The 2015 season was the New Orleans Saints' 49th in the National Football League (NFL), their 40th playing home games at the Mercedes-Benz Superdome and their ninth under head coach Sean Payton. On November 16, 2015, the Saints hired Dennis Allen to replace fired defensive coordinator Rob Ryan. However, the Saints still missed the playoffs for the second consecutive season. The Saints set a new league record for the most passing touchdowns allowed with 45.

Draft

Notes
 The Saints acquired an additional first-round selection (No. 31 overall) and center Max Unger as part of a trade that sent their fourth-round selection (No. 109 overall) and tight end Jimmy Graham to the Seattle Seahawks.
 The Saints acquired an additional third-round selection (No. 78 overall) and linebacker Dannell Ellerbe as part of a trade that sent wide receiver Kenny Stills to the Miami Dolphins.
 The Saints acquired an additional fifth-round selection (No. 154 overall) as part of a trade that sent guard Ben Grubbs to the Kansas City Chiefs.
 The Saints acquired an additional fifth-round selection (No. 167 overall) as part of a trade that sent their sixth-round selection (No. 187 overall) and 2016 sixth-round selection to the Washington Redskins.

Staff

Final roster

Schedule

Preseason

Regular season

Game summaries

Week 1: at Arizona Cardinals
With the loss, the Saints began 0-1.

Week 2: vs. Tampa Bay Buccaneers

Hoping to avoid an 0-2 start the Saints met Tampa Bay, led by new quarterback Jameis Winston.

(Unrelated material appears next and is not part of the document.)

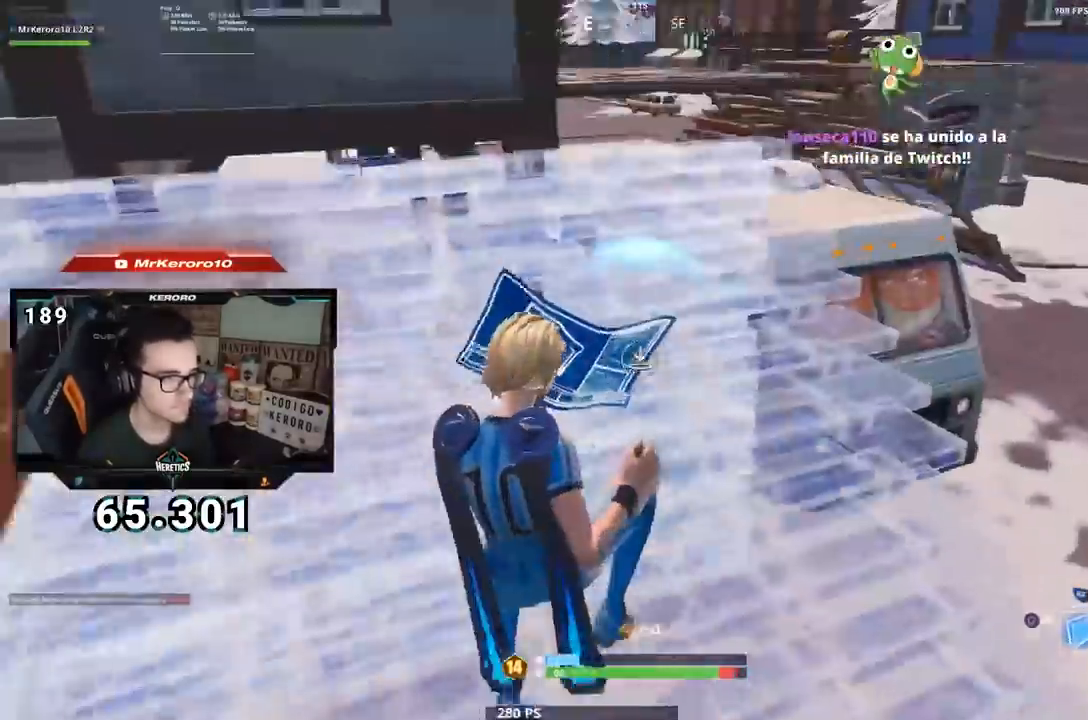
{"buttons": ["R2"], "left_stick": "center", "right_stick": "center", "events": [[34, "R2", "up"], [34, "right_stick", "center"], [50, "CIRCLE", "down"], [101, "L2", "up"], [151, "CIRCLE", "up"], [184, "left_stick", "left"], [217, "CIRCLE", "down"], [284, "CROSS", "up"], [284, "left_stick", "center"], [301, "CIRCLE", "up"], [317, "R2", "down"], [367, "right_stick", "right"], [501, "right_stick", "center"]]}
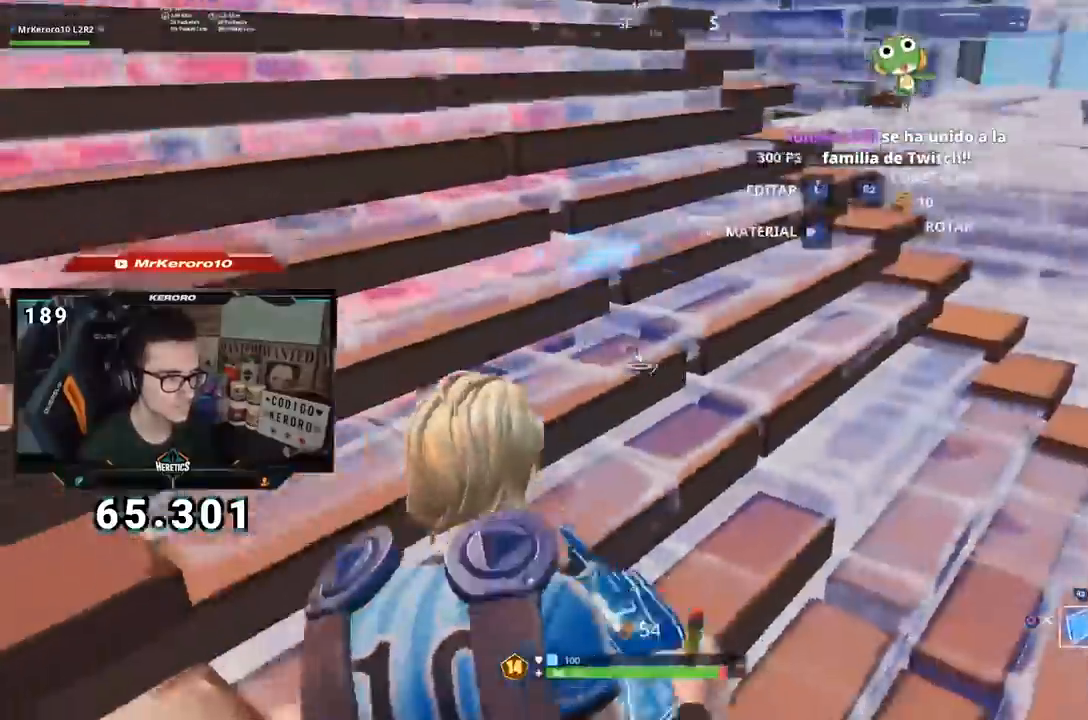
{"buttons": ["R2"], "left_stick": "center", "right_stick": "center", "events": [[17, "right_stick", "left"], [150, "right_stick", "right"], [200, "right_stick", "center"], [217, "left_stick", "left"], [350, "CROSS", "down"], [350, "left_stick", "center"], [384, "CROSS", "up"]]}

The defense struggled to stop Winston as his heroics stunned New Orleans' home crowd.

Drew Brees left the game with an injured shoulder. The Saints wound up losing the game, 26-19.

Week 3: at Carolina Panthers

This game marked the first game Drew Brees missed as a Saint due to injury. Luke McCown, playing in relief of Brees, played well, throwing for 310 yards, before trying to hit Brandin Cooks in the end zone with roughly a minute left in the game. Josh Norman made a diving interception to seal the Panthers win and the Saints 0-3 start.

Week 4: vs. Dallas Cowboys

In overtime, Drew Brees, who returned from an injured shoulder, nailed an 80-yard pass to C. J. Spiller for the game-winning touchdown. Brees now has 400 career touchdown passes. It was also the fastest regular season overtime in NFL history, with only 13 seconds being played before the touchdown.

This win would make the Lions the only winless team.

Week 5: at Philadelphia Eagles
The Saints returned to Philadelphia for their first meeting with the Eagles since their last second victory in the 2013 playoffs, but the Eagles would get their revenge in a blowout. With the loss, the Saints fell to 1-4. This also marked the Saints' first loss to the Eagles since the 2007 season.

Week 6: vs. Atlanta Falcons
The Saints would upset the undefeated Falcons on Thursday Night Football. With the win, the Saints improved to 2-4.

Week 7: at Indianapolis Colts
In a Super Bowl rematch between the teams, the Saints would lead 27-0 at one point. Indianapolis would make it 27-21, but New Orleans would hold on for the win. With the win, the Saints improved to 3-4.

Week 8: vs. New York Giants

In a battle of passing offenses, Drew Brees threw a career-high 7 touchdown passes. The game was tied 49-49  late in the fourth quarter and the Saints returned a punt for 50 yards, good for the game-winning field goal to seal the Saints 52-49 victory.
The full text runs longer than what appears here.